* _PASSAGE TO READ_:
---+---
II. MR. McNEIL WAS NOT PREJUDICED BY THE ADMISSION OF THE DETECTIVE’S TESTIMONY
¶24 As noted above, Mr. McNeil argues that the trial court erred by failing to exclude the detective’s testimony about the telephone records. Because Mr. McNeil did not preserve his objection to this error, we may review it only if it falls under one of the exceptions to the preservation rule. See State v. Low, 2008 UT 58, ¶19, 192 P.3d 867. Two such exceptions are at issue here: plain error and ineffective assistance of counsel.
¶25 Proving plain error or ineffective assistance requires proving that any errors by the trial court (under plain error review) or counsel (under an ineffective assistance of counsel claim) prejudiced the defendant. Because both claims require a showing of prejudice, if we conclude that the errors alleged by Mr. McNeil were not prejudicial, Mr. McNeil’s claims of ineffective assistance of counsel and plain error fail.
---+---
* _COMPLETE THE FOLLOWING_:
(a) Write out the part of the passage on the detective's testimony that opens with the words containing "II. MR. McNEIL" and closes with "assistance of counsel.".
(b) Extend the passage on the detective's testimony with the text that comes next, starting after its last sentence.

* _THE DATA_:
---+---
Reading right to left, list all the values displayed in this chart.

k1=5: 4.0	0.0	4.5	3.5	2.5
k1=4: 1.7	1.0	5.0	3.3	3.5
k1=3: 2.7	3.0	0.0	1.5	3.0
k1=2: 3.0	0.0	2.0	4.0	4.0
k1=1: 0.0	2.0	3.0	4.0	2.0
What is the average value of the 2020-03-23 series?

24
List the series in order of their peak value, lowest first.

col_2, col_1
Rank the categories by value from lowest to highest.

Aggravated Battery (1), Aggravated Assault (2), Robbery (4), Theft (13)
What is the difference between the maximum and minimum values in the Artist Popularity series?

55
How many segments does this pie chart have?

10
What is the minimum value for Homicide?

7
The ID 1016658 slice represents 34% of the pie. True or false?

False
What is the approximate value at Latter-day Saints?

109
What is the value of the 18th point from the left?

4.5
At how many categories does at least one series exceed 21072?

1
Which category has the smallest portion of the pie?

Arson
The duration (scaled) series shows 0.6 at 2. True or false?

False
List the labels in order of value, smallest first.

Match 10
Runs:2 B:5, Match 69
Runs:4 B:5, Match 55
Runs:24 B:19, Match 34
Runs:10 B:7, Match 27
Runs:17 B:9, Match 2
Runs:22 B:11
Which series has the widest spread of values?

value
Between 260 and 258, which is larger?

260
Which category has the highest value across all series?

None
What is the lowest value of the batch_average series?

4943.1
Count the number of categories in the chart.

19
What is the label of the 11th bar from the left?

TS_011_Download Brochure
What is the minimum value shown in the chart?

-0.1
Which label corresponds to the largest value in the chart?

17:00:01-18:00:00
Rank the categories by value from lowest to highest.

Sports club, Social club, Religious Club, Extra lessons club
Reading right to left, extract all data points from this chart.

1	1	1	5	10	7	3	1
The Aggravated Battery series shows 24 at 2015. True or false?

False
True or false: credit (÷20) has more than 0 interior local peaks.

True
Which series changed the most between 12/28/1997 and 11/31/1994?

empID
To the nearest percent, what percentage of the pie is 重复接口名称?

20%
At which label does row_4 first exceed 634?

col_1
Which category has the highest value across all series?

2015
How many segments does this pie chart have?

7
---+---
* _ANSWERS FOR EACH ITEM_:
(a)
II. MR. McNEIL WAS NOT PREJUDICED BY THE ADMISSION OF THE DETECTIVE’S TESTIMONY
¶24 As noted above, Mr. McNeil argues that the trial court erred by failing to exclude the detective’s testimony about the telephone records. Because Mr. McNeil did not preserve his objection to this error, we may review it only if it falls under one of the exceptions to the preservation rule. See State v. Low, 2008 UT 58, ¶19, 192 P.3d 867. Two such exceptions are at issue here: plain error and ineffective assistance of counsel.

(b)
¶26 We first explain the standard for prejudice review under plain error and ineffective assistance of counsel. We then apply it to Mr. McNeil’s claims of error.
A. An Error Is Prejudicial if It Undermines Our Confidence in the Outcome
¶27 Our method for evaluating whether an alleged error is prejudicial begins with Strickland v. Washington, 466 U.S. 668, 104 S.Ct. 2052, 80 L.Ed.2d 674 (1984). The standard set forth in Strickland is that
[t]he defendant must show that there is a reasonable probability that, but for counsel’s unprofessional errors, the result of the proceeding would have been different. A reasonable probability is a probability sufficient to undermine confidence in the outcome.
Id. at 694, 104 S.Ct. 2052; see also State v. Lenkart, 2011 UT 27, ¶38, 262 P.3d 1. This test does not require the State to prove that there are no conceivable facts under which the alleged error could have led to a different result. Strickland, 466 U.S. at 693, 104 S.Ct. 2052 (“It is not enough for the defendant to show that the errors had some conceivable effect on the outcome of the proceeding. Virtually every act or omission of counsel would meet that test. . . .”). Rather, the test requires a finding of prejudice only when our confidence in the verdict is undermined.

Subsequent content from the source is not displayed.